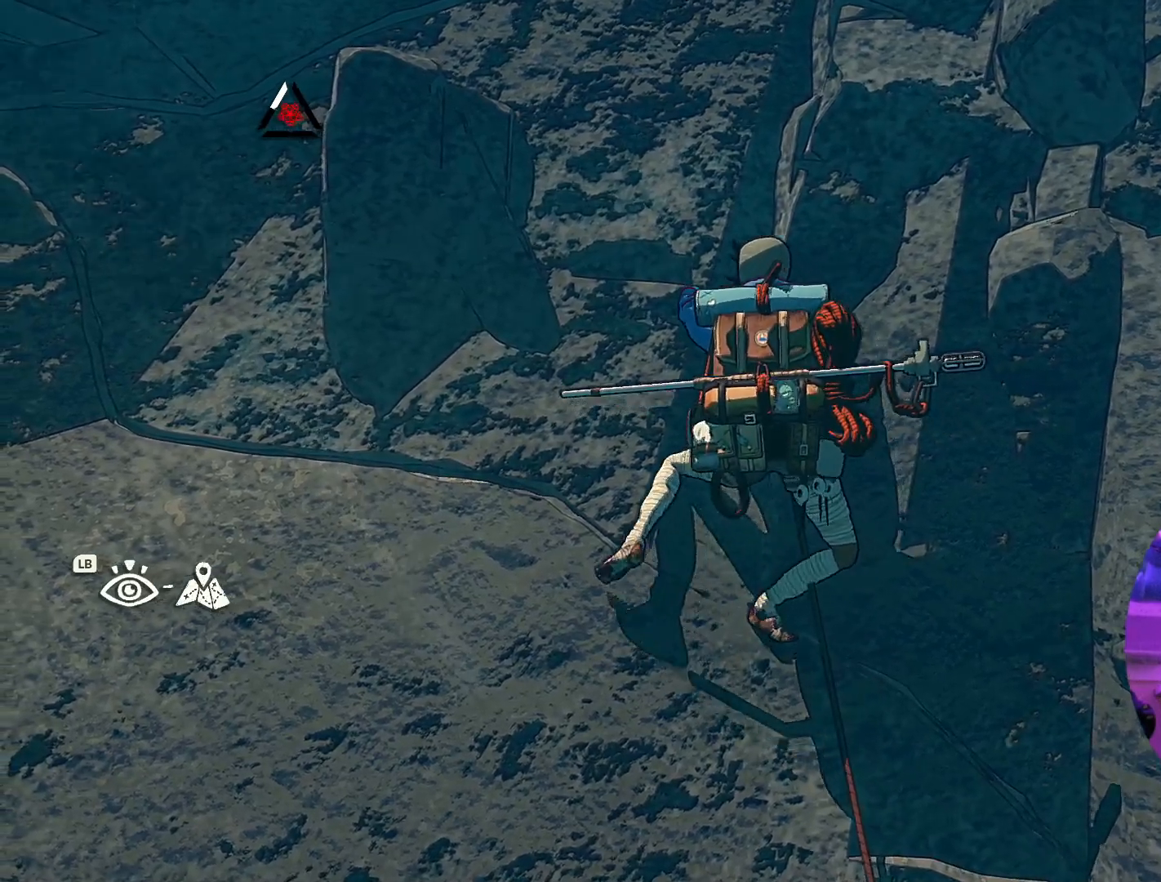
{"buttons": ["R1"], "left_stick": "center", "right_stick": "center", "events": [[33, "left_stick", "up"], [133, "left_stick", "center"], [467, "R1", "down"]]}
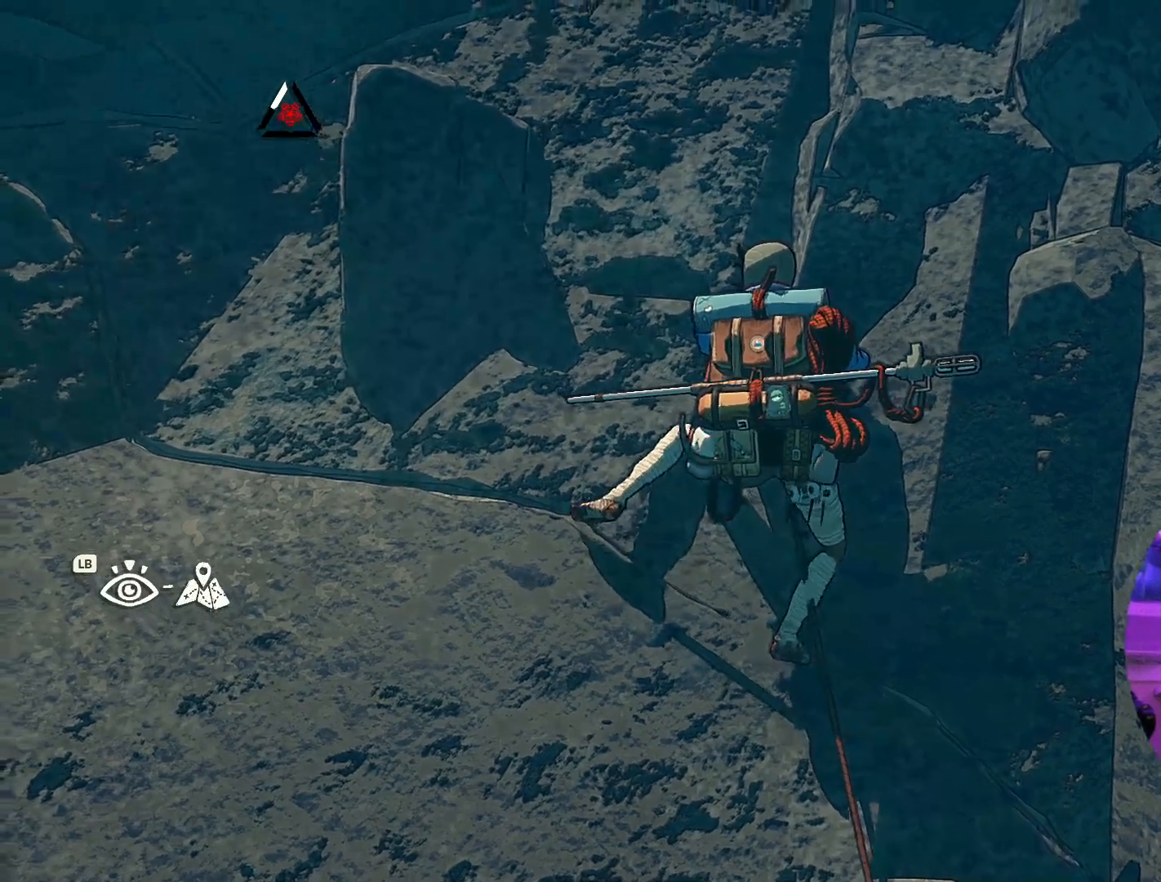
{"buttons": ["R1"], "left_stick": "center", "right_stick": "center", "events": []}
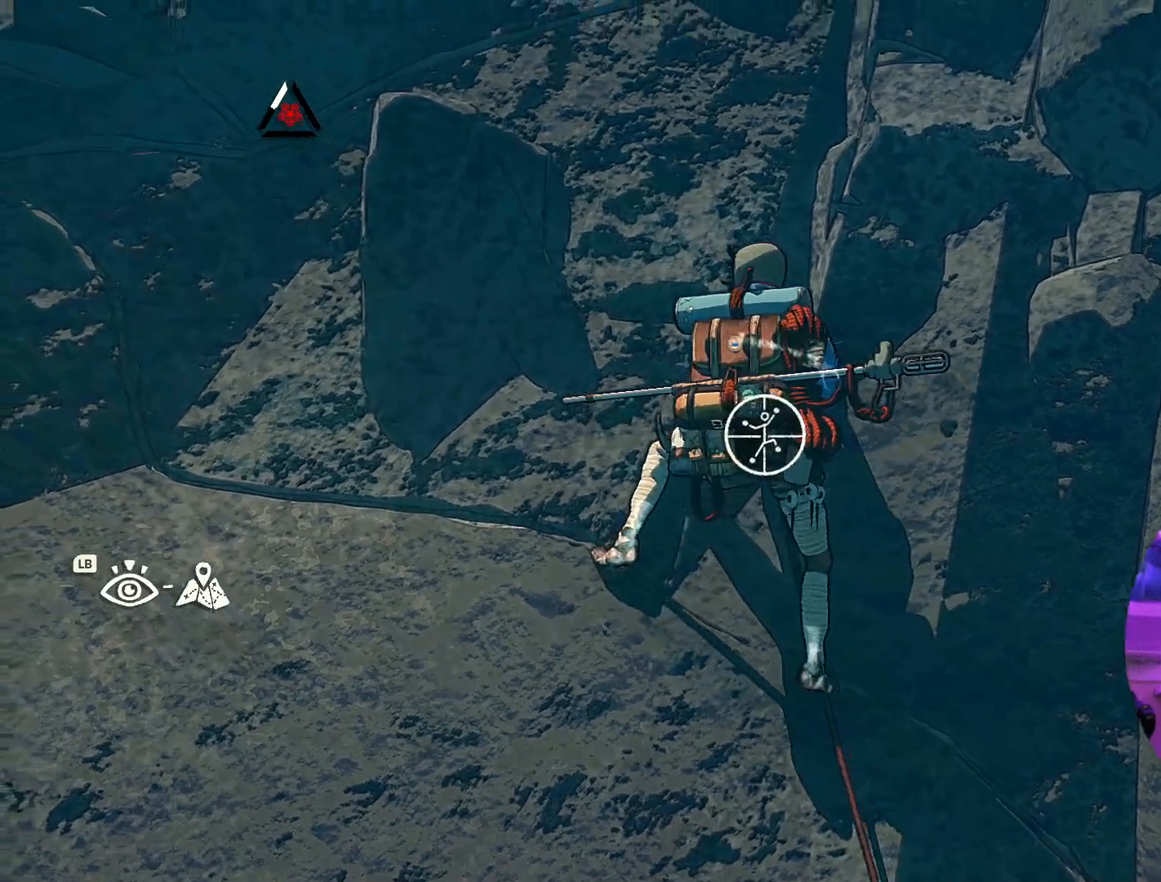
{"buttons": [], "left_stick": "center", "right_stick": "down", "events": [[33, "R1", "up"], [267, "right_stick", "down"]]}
☆ ☆ ☆ ☆
### Assignment
Exclude the images and output the lines above exactly.

### Solution
{"buttons": ["R1"], "left_stick": "center", "right_stick": "center", "events": [[33, "left_stick", "up"], [133, "left_stick", "center"], [467, "R1", "down"]]}
{"buttons": ["R1"], "left_stick": "center", "right_stick": "center", "events": []}
{"buttons": [], "left_stick": "center", "right_stick": "down", "events": [[33, "R1", "up"], [267, "right_stick", "down"]]}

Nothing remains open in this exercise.